*What to do*: In the text about the documentary below, reproduce the passage between "As of Sept." and "the Kherson Oblast.", inclusive.
Segment Start: Text for analysis
Bullet Holes

As of Sept. 13, 2023, the Russian military has killed more than 500 Ukrainian children during its full-scale invasion of Ukraine. Dozens of them were shot at close range with small arms.

The Kyiv Independent’s War Crimes Investigations Unit is telling the stories of three children killed by Russians in three different oblasts of Ukraine: 10-year-old Kateryna Vinarska in the Kharkiv Oblast, 12-year-old Vladyslav Mahdyk in Kyiv Oblast and 15-year-old Mykhailo Ustianivsky in the Kherson Oblast.

The Kyiv Independent’s findings point to the systemic and deliberate nature of child murders by the Russian military in Ukraine. Our in-depth investigation allowed us not only to establish clear circumstances of the murders but also, in one instance, to identify those responsible for the killing of a child.


This documentary is essential to understand the brutal strategy of war crimes Russia is deliberately committing in Ukraine. The well researched material proves the fact that Russia's full scale invasion is a genocide of the cruelest kind. A must-see documentary for everybody trying to understand why Ukraine must win a war it never chose in the first place. Highly recommend. Thanks to the brave team of investigators of the Kyiv Independent.
Frank Peter Wilde
Human rights activist
It’s an incredibly painful film to watch, but also very moving. It’s also very important in that it highlights the lives of the children and the relationships they’ve left behind, as well as the damage caused to their families because of the very dramatic way their lives were cut short at the beginning of Russia’s full-scale invasion. It is an important story to tell outside of Ukraine, in particular because the three children in the film are just three of over 500 killed by Russia’s war. I think there will be a massive amount of interest in this impactful story.
Gillian McCormack
Chief of Party for USAID’s Media Program in Ukraine
I am very grateful to the Kyiv Independent that it is telling these types stories in English so that they can reach a wider audience. All of Russia’s war crimes must be documented, investigated, and those guilty brought to justice. Thank you for making this film and for all that the Kyiv Independent does. The world must see the truth of the atrocities that the Russian army has committed and is still committing.
Andy Hunder
President of the American Chamber of Commerce in Ukraine
As a fact-checker for the documentary, I read the script before it was released. As part of my work, I have the professional skill to turn off of my emotions during my work. But it was almost impossible while reading the script for the first, second and even third time. And only after reading it several times, could I turn off my emotions and start analyzing the facts and conclusions of the investigators. As a viewer, however, I could barely stop crying because I was no longer reading the script and analyzing facts, but listening to and seeing the emotions of the parents and grandparents who lost their children and grandchildren. It’s incredibly hard to watch and understand that at least 500 children are reported to have been killed by Russia’s war and that the number is likely much higher.
Segment End: Text for analysis
Segment Start: Available data
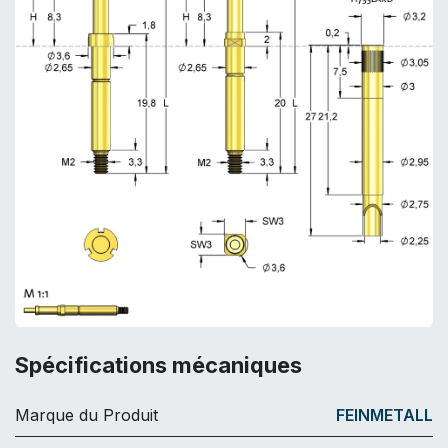
Spécifications mécaniques
Marque du Produit
FEINMETALL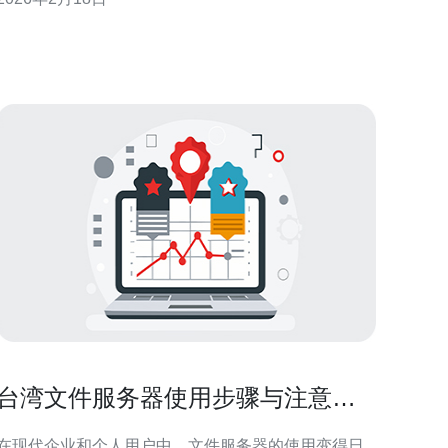
商，帮助用户在不同需求下找到合适的解决方案。 适
合游戏玩家的理想选择 对于热爱在线游戏的玩家而
言，延迟和网络稳定性是至关重要的。台湾的CN2线
路服务器能够提
台湾文件服务器使用步骤与注意事
项
在现代企业和个人用户中，文件服务器的使用变得日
Segment End: Available data
*Task result*:
As of Sept. 13, 2023, the Russian military has killed more than 500 Ukrainian children during its full-scale invasion of Ukraine. Dozens of them were shot at close range with small arms.

The Kyiv Independent’s War Crimes Investigations Unit is telling the stories of three children killed by Russians in three different oblasts of Ukraine: 10-year-old Kateryna Vinarska in the Kharkiv Oblast, 12-year-old Vladyslav Mahdyk in Kyiv Oblast and 15-year-old Mykhailo Ustianivsky in the Kherson Oblast.